**WRITTEN TASK**.
Could the lines from the start of the data through the line with "découlant du contrôle" be set down exactly, with no pictures among them?

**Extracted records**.
=-=-=-=-=
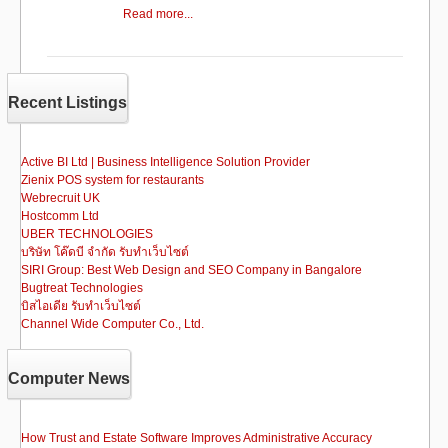
a
a
m
h
Read more...
c
st
ail
ar
e
o
e
b
d
Recent Listings
o
o
o
n
Active BI Ltd | Business Intelligence Solution Provider
Zienix POS system for restaurants
k
Webrecruit UK
Hostcomm Ltd
UBER TECHNOLOGIES
บริษัท โค๊ดบี จำกัด รับทำเว็บไซต์
SIRI Group: Best Web Design and SEO Company in Bangalore
Bugtreat Technologies
บิสไอเดีย รับทําเว็บไซต์
Channel Wide Computer Co., Ltd.
Computer News
How Trust and Estate Software Improves Administrative Accuracy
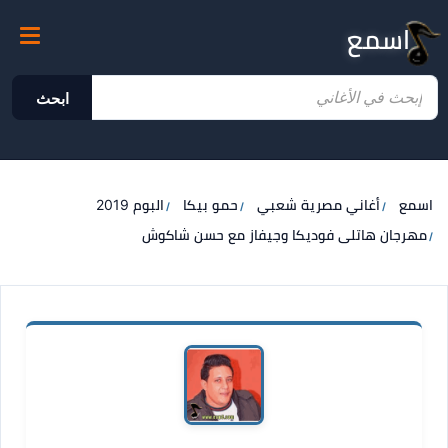
اسمع
ابحث
اسمع
أغاني مصرية شعبي
حمو بيكا
البوم 2019
مهرجان هاتلى فوديكا وجيفاز مع حسن شاكوش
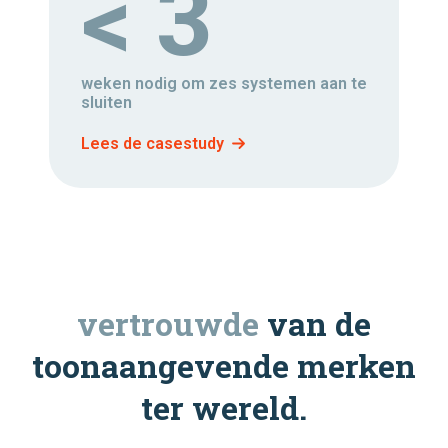
< 3
weken nodig om zes systemen aan te
sluiten
Lees de casestudy
vertrouwde
van de
toonaangevende merken
ter wereld.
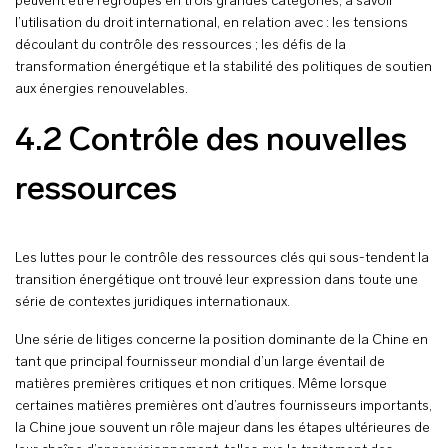
peuvent être regroupés en trois grandes catégories, à savoir
l’utilisation du droit international, en relation avec : les tensions
découlant du contrôle des ressources ; les défis de la
transformation énergétique et la stabilité des politiques de soutien
aux énergies renouvelables.
4.2 Contrôle des nouvelles
ressources
Les luttes pour le contrôle des ressources clés qui sous-tendent la
transition énergétique ont trouvé leur expression dans toute une
série de contextes juridiques internationaux.
Une série de litiges concerne la position dominante de la Chine en
tant que principal fournisseur mondial d’un large éventail de
matières premières critiques et non critiques. Même lorsque
certaines matières premières ont d’autres fournisseurs importants,
la Chine joue souvent un rôle majeur dans les étapes ultérieures de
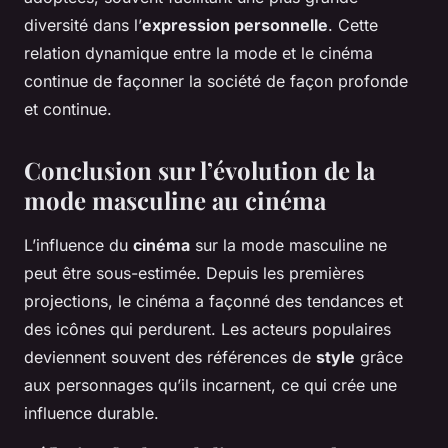
diversité dans l’
expression personnelle
. Cette
relation dynamique entre la mode et le cinéma
continue de façonner la société de façon profonde
et continue.
Conclusion sur l’évolution de la
mode masculine au cinéma
L’influence du
cinéma
sur la mode masculine ne
peut être sous-estimée. Depuis les premières
projections, le cinéma a façonné des tendances et
des icônes qui perdurent. Les acteurs populaires
deviennent souvent des références de
style
grâce
aux personnages qu’ils incarnent, ce qui crée une
influence durable.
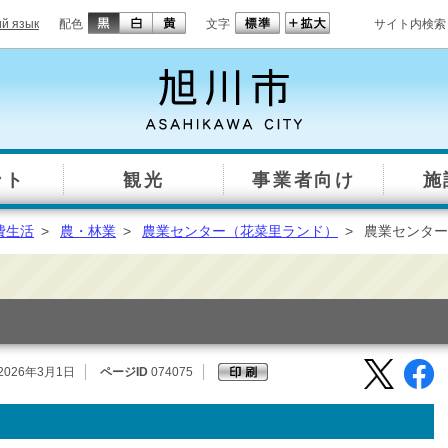
ий язык
配色
文字
サイト内検索
ント
観光
事業者向け
施
費生活
>
農・林業
>
農業センター（花菜里ランド）
>
農業センター
2026年3月1日
ページID
074075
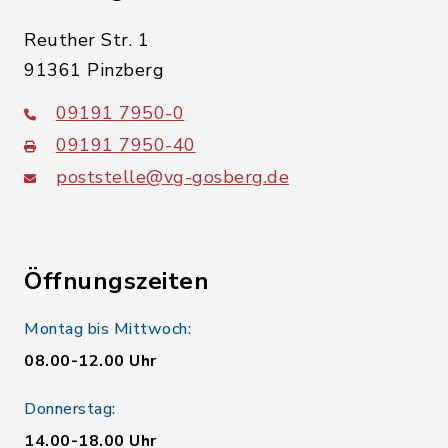
Reuther Str. 1
91361 Pinzberg
09191 7950-0
09191 7950-40
poststelle@vg-gosberg.de
Öffnungszeiten
Montag bis Mittwoch:
08.00-12.00 Uhr
Donnerstag:
14.00-18.00 Uhr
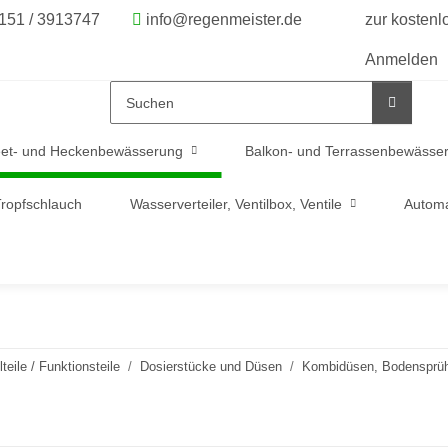
6151 / 3913747
info@regenmeister.de
zur kosten
Anmelden
et- und Heckenbewässerung
Balkon- und Terrassenbewässe
ropfschlauch
Wasserverteiler, Ventilbox, Ventile
Automa
teile / Funktionsteile
Dosierstücke und Düsen
Kombidüsen, Bodensprühe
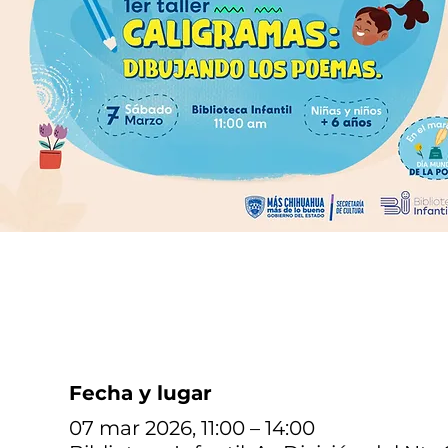
Fecha y lugar
07 mar 2026, 11:00 – 14:00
=-=-=-=-=
**TASK OUTPUT**.
a
a
m
h
Read more...
c
st
ail
ar
e
o
e
b
d
Recent Listings
o
o
o
n
Active BI Ltd | Business Intelligence Solution Provider
Zienix POS system for restaurants
k
Webrecruit UK
Hostcomm Ltd
UBER TECHNOLOGIES
บริษัท โค๊ดบี จำกัด รับทำเว็บไซต์
SIRI Group: Best Web Design and SEO Company in Bangalore
Bugtreat Technologies
บิสไอเดีย รับทําเว็บไซต์
Channel Wide Computer Co., Ltd.
Computer News
How Trust and Estate Software Improves Administrative Accuracy
اسمع
ابحث
اسمع
أغاني مصرية شعبي
حمو بيكا
البوم 2019
مهرجان هاتلى فوديكا وجيفاز مع حسن شاكوش
< 3
weken nodig om zes systemen aan te
sluiten
Lees de casestudy
vertrouwde
van de
toonaangevende merken
ter wereld.
peuvent être regroupés en trois grandes catégories, à savoir
l’utilisation du droit international, en relation avec : les tensions
découlant du contrôle des ressources ; les défis de la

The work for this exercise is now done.